■ EXERCISE GOAL
Write out the touch-tone telephone passage below, word for word, from "were no longer" to "of telephone customers.".

** Opening TEXT PASSAGE block **

Touch-tone telephone

The invention: 



A push-button dialing system for telephones that

replaced the earlier rotary-dial phone.



The person behind the invention:



Bell Labs, the research and development arm of the American

Telephone and Telegraph Company







Dialing Systems



A person who wishes to make a telephone call must inform the

telephone switching office which number he or she wishes to reach.

A telephone call begins with the customer picking up the receiver

and listening for a dial tone. The action of picking up the telephone

causes a switch in the telephone to close, allowing electric current to

flow between the telephone and the switching office. This signals

the telephone office that the user is preparing to dial a number. To

acknowledge its readiness to receive the digits of the desired number,

the telephone office sends a dial tone to the user. Two methods

have been used to send telephone numbers to the telephone office:

dial pulsing and touch-tone dialing.

“Dial pulsing” is the method used by telephones that have rotary

dials. In this method, the dial is turned until it stops, after which it is

released and allowed to return to its resting position. When the dial

is returning to its resting position, the telephone breaks the current

between the telephone and the switching office. The switching office

counts the number of times that current flow is interrupted,

which indicates the number that had been dialed.



Introduction of Touch-tone Dialing



The dial-pulsing technique was particularly appropriate for use

in the first electromechanical telephone switching offices, because

the dial pulses actually moved mechanical switches in the switching

office to set up the telephone connection. The introduction of

touch-tone dialing into electromechanical systems was made possi-

ble by a special device that converted the touch-tones into rotary

dial pulses that controlled the switches. At the American Telephone

and Telegraph Company’s Bell Labs, experimental studies were

pursued that explored the use of “multifrequency key pulsing” (in

other words, using keys that emitted tones of various frequencies)

by both operators and customers. Initially, plucked tuned reeds

were proposed. These were, however, replaced with “electronic

transistor oscillators,” which produced the required signals electronically.

The introduction of “crossbar switching” made dial pulse signaling

of the desired number obsolete. The dial pulses of the telephone

were no longer needed to control the mechanical switching process

at the switching office. When electronic control was introduced into

switching offices, telephone numbers could be assigned by computer

rather than set up mechanically. This meant that a single

touch-tone receiver at the switching office could be shared by a

large number of telephone customers.

Before 1963, telephone switching offices relied upon rotary dial

pulses to move electromechanical switching elements. Touch-tone

dialing was difficult to use in systems that were not computer controlled,

such as the electromechanical step-by-step method. In about

1963, however, it became economically feasible to implement centralized

computer control and touch-tone dialing in switching offices.

** Closing TEXT PASSAGE block **
** Opening SUPPLIED DATA block **

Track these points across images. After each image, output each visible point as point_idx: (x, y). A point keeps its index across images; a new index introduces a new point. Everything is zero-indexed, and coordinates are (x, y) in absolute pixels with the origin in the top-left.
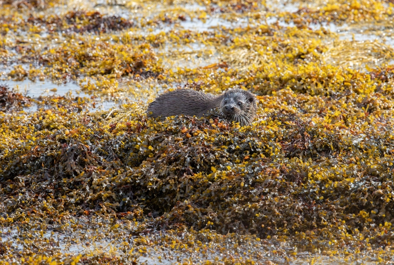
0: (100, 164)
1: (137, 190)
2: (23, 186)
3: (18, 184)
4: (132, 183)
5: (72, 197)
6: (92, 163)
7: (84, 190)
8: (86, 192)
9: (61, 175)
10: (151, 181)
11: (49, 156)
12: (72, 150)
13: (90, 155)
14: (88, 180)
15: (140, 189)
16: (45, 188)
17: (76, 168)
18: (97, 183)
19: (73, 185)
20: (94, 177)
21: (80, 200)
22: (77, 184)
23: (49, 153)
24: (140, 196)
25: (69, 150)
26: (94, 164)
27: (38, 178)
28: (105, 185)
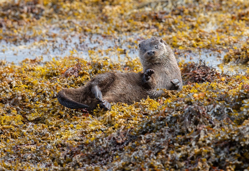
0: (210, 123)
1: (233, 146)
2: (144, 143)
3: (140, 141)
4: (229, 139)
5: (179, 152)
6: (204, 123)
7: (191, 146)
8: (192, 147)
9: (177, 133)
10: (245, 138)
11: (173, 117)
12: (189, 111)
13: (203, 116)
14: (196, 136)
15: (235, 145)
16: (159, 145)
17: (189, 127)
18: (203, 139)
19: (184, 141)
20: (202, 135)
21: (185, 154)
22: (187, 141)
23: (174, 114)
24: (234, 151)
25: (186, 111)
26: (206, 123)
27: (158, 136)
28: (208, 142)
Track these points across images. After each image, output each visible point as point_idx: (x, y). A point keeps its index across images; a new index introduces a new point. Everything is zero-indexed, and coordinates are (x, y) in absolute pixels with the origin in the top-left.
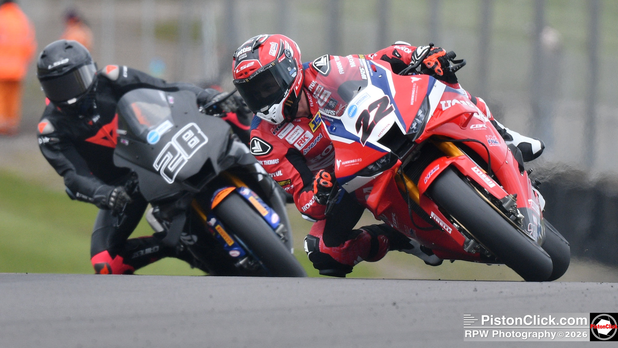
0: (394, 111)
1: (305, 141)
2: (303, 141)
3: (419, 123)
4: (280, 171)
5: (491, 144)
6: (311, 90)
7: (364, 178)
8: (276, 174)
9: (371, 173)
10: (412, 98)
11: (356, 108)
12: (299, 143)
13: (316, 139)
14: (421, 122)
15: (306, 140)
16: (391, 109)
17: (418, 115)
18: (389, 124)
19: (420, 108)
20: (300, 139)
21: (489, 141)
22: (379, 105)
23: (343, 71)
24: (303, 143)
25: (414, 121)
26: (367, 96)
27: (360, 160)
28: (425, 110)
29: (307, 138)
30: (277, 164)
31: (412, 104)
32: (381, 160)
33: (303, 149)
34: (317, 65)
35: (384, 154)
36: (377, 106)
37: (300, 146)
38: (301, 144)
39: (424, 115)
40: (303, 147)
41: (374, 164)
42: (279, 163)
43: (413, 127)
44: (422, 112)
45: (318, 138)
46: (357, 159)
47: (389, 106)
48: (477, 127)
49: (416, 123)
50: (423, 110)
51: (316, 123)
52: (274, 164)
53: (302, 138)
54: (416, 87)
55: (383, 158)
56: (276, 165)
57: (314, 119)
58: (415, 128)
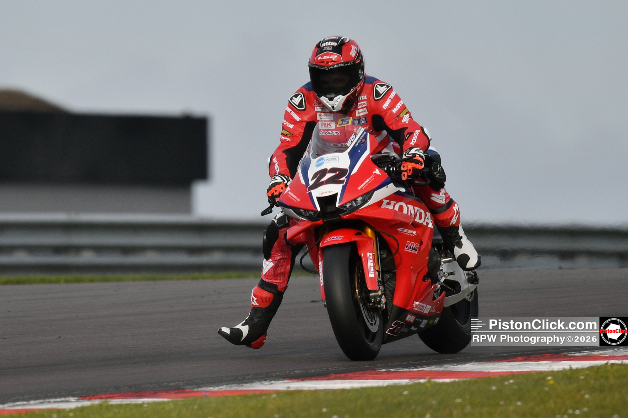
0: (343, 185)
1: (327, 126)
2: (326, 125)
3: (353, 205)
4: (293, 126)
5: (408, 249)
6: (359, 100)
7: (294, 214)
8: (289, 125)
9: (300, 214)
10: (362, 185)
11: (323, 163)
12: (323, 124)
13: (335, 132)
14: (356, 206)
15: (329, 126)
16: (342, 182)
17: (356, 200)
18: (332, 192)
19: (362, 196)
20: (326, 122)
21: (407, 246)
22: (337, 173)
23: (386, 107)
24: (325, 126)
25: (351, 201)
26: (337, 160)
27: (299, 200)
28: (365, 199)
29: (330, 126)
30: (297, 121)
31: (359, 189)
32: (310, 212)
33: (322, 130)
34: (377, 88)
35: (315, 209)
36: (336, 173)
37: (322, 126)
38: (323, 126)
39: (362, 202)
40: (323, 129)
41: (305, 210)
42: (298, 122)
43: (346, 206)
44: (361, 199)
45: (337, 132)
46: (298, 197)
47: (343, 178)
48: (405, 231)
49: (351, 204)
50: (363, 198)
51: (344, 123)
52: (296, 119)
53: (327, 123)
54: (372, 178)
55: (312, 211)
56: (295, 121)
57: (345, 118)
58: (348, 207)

** Closing SUPPLIED DATA block **

■ WRITTEN RESPONSE
were no longer needed to control the mechanical switching process

at the switching office. When electronic control was introduced into

switching offices, telephone numbers could be assigned by computer

rather than set up mechanically. This meant that a single

touch-tone receiver at the switching office could be shared by a

large number of telephone customers.